## start Extracted text

The Transactions will be accounted for as a common control transaction, with no goodwill or other intangible assets recorded, in accordance with GAAP.
Under this method of accounting, IPAX will be treated as the “acquired” company for financial reporting purposes. Under the guidance in ASC 805 for transactions between entities under common control, the assets, liabilities, and noncontrolling interests of Intuitive Machines OpCo and IPAX are recognized at their carrying amounts on the date of the Transactions. Intuitive Machines OpCo has been determined to be the predecessor to the combined entity.
The pro forma adjustments represent management’s estimates based on information available as of the date of the Current Report and are subject to change as additional information becomes available and additional analyses are performed. Management considers this basis of presentation to be reasonable under the circumstances.
One-time direct and incremental transaction costs anticipated to be incurred prior to, or concurrent with, the consummation of the Transactions are reflected in the unaudited pro forma condensed combined balance sheet as a direct reduction to the combined entity’s additional paid-in capital and are assumed to be cash settled.

## end Extracted text

• What is required
Revise the accounting passage, starting at "The Transactions will" and ending after "the combined entity.", so that "common control" reads "shared control" throughout.

## start Given entries

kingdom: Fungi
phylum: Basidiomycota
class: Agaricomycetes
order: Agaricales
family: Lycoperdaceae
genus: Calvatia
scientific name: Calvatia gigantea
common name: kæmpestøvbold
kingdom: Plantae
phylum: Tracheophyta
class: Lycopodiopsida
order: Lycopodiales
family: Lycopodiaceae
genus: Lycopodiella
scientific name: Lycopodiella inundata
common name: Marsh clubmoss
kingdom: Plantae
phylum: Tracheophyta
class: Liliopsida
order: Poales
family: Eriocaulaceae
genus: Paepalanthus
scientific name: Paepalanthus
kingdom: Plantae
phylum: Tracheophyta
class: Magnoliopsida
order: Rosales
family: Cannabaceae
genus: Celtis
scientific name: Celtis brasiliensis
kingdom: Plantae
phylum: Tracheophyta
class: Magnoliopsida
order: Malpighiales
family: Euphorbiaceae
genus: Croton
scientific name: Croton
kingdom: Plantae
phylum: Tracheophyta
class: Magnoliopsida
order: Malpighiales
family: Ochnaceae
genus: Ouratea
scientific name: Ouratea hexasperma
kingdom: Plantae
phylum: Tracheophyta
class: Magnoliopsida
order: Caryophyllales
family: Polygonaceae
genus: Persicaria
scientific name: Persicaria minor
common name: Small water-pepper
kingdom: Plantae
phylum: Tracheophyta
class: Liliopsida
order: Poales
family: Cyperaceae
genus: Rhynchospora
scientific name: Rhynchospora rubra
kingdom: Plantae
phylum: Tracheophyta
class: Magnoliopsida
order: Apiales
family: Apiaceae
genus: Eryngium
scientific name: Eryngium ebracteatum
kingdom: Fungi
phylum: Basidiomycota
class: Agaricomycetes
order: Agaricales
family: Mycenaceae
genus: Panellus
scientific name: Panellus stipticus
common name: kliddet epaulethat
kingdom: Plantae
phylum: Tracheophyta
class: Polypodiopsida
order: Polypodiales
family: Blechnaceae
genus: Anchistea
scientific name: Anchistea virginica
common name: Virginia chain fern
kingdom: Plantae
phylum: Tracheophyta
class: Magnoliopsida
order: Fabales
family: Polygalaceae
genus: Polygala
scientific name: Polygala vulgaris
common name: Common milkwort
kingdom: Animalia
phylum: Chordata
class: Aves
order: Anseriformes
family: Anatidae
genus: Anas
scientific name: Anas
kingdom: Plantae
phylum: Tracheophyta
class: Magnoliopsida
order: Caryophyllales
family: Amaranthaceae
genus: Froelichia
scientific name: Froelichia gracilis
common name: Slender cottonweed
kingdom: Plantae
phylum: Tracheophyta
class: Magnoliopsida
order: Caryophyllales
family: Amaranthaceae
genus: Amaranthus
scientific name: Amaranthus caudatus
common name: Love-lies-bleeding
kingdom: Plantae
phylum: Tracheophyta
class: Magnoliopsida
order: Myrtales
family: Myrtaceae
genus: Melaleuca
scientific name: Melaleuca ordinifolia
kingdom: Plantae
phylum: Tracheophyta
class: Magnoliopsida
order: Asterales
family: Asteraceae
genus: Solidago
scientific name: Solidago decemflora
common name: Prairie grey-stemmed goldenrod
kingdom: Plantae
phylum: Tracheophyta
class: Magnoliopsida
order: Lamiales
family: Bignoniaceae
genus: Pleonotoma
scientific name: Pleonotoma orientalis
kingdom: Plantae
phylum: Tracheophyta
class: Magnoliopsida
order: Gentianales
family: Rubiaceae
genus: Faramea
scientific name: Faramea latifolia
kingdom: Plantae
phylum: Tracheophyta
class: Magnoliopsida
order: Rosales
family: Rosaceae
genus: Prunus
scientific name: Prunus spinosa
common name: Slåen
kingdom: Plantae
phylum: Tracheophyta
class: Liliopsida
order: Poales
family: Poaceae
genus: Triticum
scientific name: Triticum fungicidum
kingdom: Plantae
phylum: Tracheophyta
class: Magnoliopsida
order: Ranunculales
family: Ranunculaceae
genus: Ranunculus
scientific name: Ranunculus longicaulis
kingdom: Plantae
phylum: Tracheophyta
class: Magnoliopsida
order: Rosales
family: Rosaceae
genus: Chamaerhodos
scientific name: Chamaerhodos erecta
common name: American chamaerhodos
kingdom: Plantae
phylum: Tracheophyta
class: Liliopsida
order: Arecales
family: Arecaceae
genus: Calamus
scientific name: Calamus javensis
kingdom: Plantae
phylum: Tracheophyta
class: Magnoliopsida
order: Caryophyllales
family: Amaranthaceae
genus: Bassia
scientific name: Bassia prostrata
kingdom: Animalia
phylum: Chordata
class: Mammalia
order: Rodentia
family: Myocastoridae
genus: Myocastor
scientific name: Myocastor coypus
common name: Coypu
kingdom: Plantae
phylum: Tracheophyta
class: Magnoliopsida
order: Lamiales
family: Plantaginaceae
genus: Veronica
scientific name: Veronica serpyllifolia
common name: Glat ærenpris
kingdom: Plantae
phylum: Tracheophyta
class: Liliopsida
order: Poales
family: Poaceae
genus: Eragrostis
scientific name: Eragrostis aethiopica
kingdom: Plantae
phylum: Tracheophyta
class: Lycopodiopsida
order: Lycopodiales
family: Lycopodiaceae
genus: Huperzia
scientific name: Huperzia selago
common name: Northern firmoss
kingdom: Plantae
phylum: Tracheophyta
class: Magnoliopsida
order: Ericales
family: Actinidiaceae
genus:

## end Given entries

• Result of the task
The Transactions will be accounted for as a shared control transaction, with no goodwill or other intangible assets recorded, in accordance with GAAP.
Under this method of accounting, IPAX will be treated as the “acquired” company for financial reporting purposes. Under the guidance in ASC 805 for transactions between entities under shared control, the assets, liabilities, and noncontrolling interests of Intuitive Machines OpCo and IPAX are recognized at their carrying amounts on the date of the Transactions. Intuitive Machines OpCo has been determined to be the predecessor to the combined entity.